3. Provide the option of a paper version of the self-assessment module for several years prior to making the transition to an Internet-only format. “Again, we noted that this was the case with our colleagues at the ABIM, who can take their self-assessment module at the American College of Physicians’ annual meeting, where it’s done on paper.”
4. Modify the self-assessment modules so that, when users review their wrong answers, they are provided with the reference from the literature and a summary of why their answer was wrong and why the correct answer is in fact correct. “We think that is a much better learning tool than just being told you’re wrong,” said Fleming.
5. Address the technical challenges experienced by family physicians prior to moving from beta testing to full implementation. “This includes providing better live support, particularly after-hours technical support,” said Fleming.
But before the AAFP had presented its recommendations, the ABFP sent a letter to all diplomates stating that, while it would continue improving the new program, it saw no reason to suspend it.

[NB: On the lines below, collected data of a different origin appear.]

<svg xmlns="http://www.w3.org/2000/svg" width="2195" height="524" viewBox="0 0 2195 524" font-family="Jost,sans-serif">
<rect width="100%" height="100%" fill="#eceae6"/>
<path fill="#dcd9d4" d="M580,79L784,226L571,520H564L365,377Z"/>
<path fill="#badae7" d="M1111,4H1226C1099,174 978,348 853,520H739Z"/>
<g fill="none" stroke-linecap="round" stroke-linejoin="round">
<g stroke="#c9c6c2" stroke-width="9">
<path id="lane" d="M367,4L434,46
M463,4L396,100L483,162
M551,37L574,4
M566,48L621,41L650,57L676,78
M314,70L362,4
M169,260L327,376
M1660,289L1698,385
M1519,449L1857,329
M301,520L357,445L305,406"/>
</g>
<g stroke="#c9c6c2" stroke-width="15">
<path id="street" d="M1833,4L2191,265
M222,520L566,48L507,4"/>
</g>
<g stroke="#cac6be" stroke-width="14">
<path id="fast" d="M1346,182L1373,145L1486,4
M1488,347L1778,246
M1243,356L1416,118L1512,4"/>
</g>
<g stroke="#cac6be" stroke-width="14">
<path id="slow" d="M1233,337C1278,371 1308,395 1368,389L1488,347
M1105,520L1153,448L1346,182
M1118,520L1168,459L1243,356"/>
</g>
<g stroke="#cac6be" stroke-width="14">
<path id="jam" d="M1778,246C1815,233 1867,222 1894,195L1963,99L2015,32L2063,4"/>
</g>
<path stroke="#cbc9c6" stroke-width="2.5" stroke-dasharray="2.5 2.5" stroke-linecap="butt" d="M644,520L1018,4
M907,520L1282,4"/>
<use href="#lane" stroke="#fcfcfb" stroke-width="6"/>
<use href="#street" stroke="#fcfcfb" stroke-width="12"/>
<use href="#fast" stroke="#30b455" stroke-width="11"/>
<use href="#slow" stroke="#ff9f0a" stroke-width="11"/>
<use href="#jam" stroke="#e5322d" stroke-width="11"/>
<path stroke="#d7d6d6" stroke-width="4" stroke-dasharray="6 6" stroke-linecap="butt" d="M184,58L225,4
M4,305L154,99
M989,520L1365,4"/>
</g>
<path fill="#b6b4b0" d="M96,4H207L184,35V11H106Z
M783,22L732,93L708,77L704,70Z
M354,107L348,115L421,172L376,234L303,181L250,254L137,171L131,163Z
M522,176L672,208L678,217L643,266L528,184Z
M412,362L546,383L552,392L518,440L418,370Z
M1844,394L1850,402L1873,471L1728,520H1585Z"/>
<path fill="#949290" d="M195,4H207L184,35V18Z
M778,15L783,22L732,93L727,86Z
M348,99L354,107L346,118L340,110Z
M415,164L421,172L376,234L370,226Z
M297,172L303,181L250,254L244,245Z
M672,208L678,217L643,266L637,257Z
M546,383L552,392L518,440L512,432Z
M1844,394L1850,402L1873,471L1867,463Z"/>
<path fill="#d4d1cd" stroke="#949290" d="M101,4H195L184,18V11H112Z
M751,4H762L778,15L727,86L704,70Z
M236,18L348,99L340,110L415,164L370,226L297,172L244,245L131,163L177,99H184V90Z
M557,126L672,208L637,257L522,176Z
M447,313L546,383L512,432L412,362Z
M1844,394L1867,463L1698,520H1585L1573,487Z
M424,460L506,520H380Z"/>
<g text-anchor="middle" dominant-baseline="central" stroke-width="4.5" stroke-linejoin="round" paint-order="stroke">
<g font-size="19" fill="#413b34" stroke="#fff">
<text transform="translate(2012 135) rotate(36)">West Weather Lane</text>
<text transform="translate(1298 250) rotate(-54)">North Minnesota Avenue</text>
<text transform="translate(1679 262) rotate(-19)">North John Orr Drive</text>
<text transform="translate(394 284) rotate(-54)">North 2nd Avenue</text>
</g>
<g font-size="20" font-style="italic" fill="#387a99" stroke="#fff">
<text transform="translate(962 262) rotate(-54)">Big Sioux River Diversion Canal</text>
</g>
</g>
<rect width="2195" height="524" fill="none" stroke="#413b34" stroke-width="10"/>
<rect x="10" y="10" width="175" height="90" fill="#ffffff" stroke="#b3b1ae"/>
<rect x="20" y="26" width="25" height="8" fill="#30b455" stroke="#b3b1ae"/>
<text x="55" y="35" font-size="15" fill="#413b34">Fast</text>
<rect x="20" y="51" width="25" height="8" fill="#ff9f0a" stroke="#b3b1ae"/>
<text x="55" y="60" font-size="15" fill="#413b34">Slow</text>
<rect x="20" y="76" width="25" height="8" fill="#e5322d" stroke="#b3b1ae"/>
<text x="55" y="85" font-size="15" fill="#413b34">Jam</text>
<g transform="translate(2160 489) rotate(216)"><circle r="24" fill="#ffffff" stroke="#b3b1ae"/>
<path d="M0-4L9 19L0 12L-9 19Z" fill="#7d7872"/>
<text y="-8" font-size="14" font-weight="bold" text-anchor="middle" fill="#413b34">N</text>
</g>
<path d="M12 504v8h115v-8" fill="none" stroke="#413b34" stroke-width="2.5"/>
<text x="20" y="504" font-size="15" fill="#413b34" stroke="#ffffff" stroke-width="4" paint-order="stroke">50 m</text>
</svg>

“We are disappointed that the ABFP did not wait to receive our letter before they spoke to their diplomates,” said Fleming. “We had hope that by sending our letter we could open conversations based on our recommendations, but their letter appears to close that door. Nevertheless, we will continue to initiate conversations.” AAFP leaders are scheduled to meet with the ABFP on Jan. 20.
Norris noted that the purpose of the ABFP’s letter was to update diplomates who were confused about whether the AAFP’s action had changed the requirements. He added that, while the ABFP is not willing to make the self-assessment modules optional, it has already addressed or is addressing many of the AAFP’s concerns. For example, it is instituting an annual content review, minimizing the use of computers and continuing to make technical improvements in the modules. Norris added, “The exact number of modules required in each recertification cycle is under review. At this time, we are requiring six, but this could change.”
Fleming, who recertified in 2003 and has completed his first self-assessment module, says he understands members’ frustrations. “The board of the AAFP is frustrated as well,” he said. “We are offering these suggestions in good faith based on what our Congress of Delegates passed, and we want there to continue to be good, open discussion between us and the ABFP. As the memorandum of understanding states, we do agree with the concept of lifelong learning and maintenance of certification, but we think that before this is rolled out for everyone, we need to have it right. It needs to be as good as it can be.”